The need to increase the capability of a competition authority cannot be confined only to its staff and members. The Jamaican competition regime is highly dissected. Industries like broadcasting, light and power, telecommunications and antidumping are regulated by another authorities, and some cases disputes from those are appealed to other tribunals. Yet, in the local competition authority has an interest and a duty to promote competition. A credible regime requires a credible competition authority and credibility in those other agencies as well. Part of the responsibility of the authority must be to increase the capability of those others agencies also. Finally, and for reasons that I could explain later, the Jamaican competition regime must rely more on the courts than for its enforcement that many of you are probably accustomed to. Thus, the overall credibly of the completion authority requires increased capabilities of the judges. It is a little ironical that we are at this stage, because the design of the Jamaican regime was predicated on the assumption that the judges would not fully appreciate nor understand a pro-competition regime. So the competition authority must do now, what the state should have done earlier, and promote the knowledge and skills of the judiciary in competition matters.

Tackling the anti-competitive environment

The credibly of a new competition authority depends on its ability to pick popular fights and win them. If that is so, and I think that it is, then the authority should early pick fights that it can win and avoid fights that it must not lose. The Jamaican competition authority only understood the first half of that injunction, and in its early days it certainly picked some popular fights that it won. The fixing of bread prices, the fixing of architectural fees, and restricting of access to legal services in the home mortgage industry are examples of those. On the other hand, quixotically taking on the coffee industry, the legal profession and the local stock exchange were battles that we could not have easily won and the consequence for losing them was disastrous.

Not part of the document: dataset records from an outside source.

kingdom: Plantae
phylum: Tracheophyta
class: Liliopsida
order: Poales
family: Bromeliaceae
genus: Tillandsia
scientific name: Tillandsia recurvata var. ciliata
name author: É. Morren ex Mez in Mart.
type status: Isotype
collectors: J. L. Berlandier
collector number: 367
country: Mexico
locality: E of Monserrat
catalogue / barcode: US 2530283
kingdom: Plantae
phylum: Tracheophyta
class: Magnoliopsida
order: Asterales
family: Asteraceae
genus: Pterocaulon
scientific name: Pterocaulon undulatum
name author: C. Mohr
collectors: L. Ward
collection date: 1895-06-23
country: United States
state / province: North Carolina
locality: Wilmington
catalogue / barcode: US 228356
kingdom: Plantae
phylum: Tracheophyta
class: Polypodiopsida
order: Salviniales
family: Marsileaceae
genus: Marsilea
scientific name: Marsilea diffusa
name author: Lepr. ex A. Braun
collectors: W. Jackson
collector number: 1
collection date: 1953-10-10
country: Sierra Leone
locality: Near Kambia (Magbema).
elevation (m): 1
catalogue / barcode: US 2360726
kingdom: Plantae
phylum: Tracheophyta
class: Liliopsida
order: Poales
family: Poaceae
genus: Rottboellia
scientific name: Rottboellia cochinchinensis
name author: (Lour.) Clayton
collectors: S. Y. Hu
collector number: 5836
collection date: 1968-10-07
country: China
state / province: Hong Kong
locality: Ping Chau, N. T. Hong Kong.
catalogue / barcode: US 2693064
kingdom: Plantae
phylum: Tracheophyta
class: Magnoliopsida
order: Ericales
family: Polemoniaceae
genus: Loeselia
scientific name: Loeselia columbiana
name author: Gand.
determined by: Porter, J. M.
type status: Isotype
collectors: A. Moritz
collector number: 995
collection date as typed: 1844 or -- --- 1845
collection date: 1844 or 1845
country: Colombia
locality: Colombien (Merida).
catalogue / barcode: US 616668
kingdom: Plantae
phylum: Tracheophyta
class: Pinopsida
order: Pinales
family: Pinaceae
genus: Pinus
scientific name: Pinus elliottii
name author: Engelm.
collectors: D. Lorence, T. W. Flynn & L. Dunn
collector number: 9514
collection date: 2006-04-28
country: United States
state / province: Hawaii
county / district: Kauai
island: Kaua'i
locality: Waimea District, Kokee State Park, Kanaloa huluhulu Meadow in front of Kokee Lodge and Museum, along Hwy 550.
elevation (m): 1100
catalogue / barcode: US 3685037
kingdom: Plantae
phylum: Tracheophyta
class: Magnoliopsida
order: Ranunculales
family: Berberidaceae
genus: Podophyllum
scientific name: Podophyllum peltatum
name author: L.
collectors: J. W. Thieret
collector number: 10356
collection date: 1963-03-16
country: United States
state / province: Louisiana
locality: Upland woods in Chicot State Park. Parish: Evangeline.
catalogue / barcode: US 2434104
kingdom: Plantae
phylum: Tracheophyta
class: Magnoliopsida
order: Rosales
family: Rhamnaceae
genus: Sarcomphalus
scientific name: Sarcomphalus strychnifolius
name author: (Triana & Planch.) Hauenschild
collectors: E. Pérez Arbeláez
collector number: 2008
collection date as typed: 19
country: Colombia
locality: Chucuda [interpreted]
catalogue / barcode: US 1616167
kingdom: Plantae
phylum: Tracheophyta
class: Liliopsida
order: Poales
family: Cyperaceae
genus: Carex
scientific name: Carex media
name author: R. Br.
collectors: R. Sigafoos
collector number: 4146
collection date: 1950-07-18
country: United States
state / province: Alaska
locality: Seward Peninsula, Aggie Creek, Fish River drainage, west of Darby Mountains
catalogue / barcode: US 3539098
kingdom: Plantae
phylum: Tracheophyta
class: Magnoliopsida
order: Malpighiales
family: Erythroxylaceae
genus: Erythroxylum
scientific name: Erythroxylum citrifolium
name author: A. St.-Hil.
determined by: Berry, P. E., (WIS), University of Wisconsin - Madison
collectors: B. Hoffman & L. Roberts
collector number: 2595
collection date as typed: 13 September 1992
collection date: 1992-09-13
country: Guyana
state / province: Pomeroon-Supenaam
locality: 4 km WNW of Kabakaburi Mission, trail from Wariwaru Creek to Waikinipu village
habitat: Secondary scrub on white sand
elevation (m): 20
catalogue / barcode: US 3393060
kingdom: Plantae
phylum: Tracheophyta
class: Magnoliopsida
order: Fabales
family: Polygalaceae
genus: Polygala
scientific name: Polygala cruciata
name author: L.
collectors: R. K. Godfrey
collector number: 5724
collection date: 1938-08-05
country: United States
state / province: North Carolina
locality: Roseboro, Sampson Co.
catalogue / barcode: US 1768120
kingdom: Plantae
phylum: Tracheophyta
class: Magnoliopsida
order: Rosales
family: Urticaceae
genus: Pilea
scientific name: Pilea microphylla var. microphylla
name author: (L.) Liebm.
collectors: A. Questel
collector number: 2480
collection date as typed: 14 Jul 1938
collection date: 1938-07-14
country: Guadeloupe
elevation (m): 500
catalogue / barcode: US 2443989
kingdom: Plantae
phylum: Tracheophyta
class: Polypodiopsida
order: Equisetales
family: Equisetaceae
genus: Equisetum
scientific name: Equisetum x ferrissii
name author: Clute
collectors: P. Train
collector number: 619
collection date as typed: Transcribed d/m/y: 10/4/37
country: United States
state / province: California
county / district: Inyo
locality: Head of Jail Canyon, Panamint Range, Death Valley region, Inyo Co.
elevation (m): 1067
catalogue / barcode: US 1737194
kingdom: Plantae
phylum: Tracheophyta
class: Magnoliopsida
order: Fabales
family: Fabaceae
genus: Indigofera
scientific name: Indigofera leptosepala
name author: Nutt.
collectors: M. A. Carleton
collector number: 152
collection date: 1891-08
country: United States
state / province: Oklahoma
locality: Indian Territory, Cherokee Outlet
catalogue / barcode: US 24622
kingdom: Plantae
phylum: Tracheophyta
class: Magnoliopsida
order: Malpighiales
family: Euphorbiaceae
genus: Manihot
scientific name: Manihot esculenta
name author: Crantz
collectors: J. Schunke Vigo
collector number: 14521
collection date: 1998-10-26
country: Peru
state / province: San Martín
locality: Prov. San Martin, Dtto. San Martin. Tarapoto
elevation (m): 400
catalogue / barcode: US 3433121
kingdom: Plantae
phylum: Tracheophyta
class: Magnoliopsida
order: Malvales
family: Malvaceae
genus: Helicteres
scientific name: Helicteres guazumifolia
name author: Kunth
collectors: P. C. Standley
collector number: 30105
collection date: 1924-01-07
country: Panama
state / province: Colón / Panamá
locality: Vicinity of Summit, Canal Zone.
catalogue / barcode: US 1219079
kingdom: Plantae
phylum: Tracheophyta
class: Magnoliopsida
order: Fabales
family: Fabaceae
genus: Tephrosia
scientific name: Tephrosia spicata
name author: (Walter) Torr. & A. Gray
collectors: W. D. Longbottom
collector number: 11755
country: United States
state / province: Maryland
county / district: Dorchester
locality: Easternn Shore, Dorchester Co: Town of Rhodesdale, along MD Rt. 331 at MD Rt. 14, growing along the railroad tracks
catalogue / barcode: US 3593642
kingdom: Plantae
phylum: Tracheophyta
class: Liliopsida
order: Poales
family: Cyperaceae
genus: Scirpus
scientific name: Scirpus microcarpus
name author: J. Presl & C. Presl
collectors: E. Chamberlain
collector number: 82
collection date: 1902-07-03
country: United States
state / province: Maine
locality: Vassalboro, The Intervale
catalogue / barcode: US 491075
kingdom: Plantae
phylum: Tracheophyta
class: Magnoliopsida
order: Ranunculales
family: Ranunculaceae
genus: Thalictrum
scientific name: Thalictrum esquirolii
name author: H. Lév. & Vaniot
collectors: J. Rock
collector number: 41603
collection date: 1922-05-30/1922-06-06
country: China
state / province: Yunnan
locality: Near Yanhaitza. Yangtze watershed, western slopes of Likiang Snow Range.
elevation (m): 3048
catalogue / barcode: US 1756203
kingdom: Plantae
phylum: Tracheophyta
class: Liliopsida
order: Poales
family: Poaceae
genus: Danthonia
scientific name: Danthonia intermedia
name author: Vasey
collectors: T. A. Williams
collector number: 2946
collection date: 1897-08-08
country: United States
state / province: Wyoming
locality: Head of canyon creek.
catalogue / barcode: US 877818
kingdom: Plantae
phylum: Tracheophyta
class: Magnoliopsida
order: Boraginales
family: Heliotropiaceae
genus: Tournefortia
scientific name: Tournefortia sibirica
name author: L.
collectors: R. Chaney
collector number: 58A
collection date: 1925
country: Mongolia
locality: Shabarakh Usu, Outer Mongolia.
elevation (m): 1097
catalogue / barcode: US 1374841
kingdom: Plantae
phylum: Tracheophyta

Pursuing pro-competition advocacy and support

One of the lessons we have learned in the Jamaica Fair Trading Commission is that credibility comes with being capable and being right, and not necessarily from confrontation. As such some of the authority’s most effective battles come from just advocacy. While it may not be true that the authority in Jamaica has the bully pulpit, but its voice is very heard and quite often heard over the participants in the market. An authority can achieve a great in promoting competing by just lending the weight of its opinion to the cause.
Not only will advocacy help to promote the right conduct in the market, it can also serve to develop and drive the policy of government. A government can get no better advice, certainly no better informed advice, than it will get from the completion authority. There is perhaps no better test of credibility than a government’s willingness to accept the authority’s advice and market participant’s deference to the authority’s opinions.

Consequences of Capability

There are consequences where an agency is regarded as credible. One is the tendency for trade organizations to want to coop the authority. Another is a tendency to defer too much to it, rather than pursue a private right of action.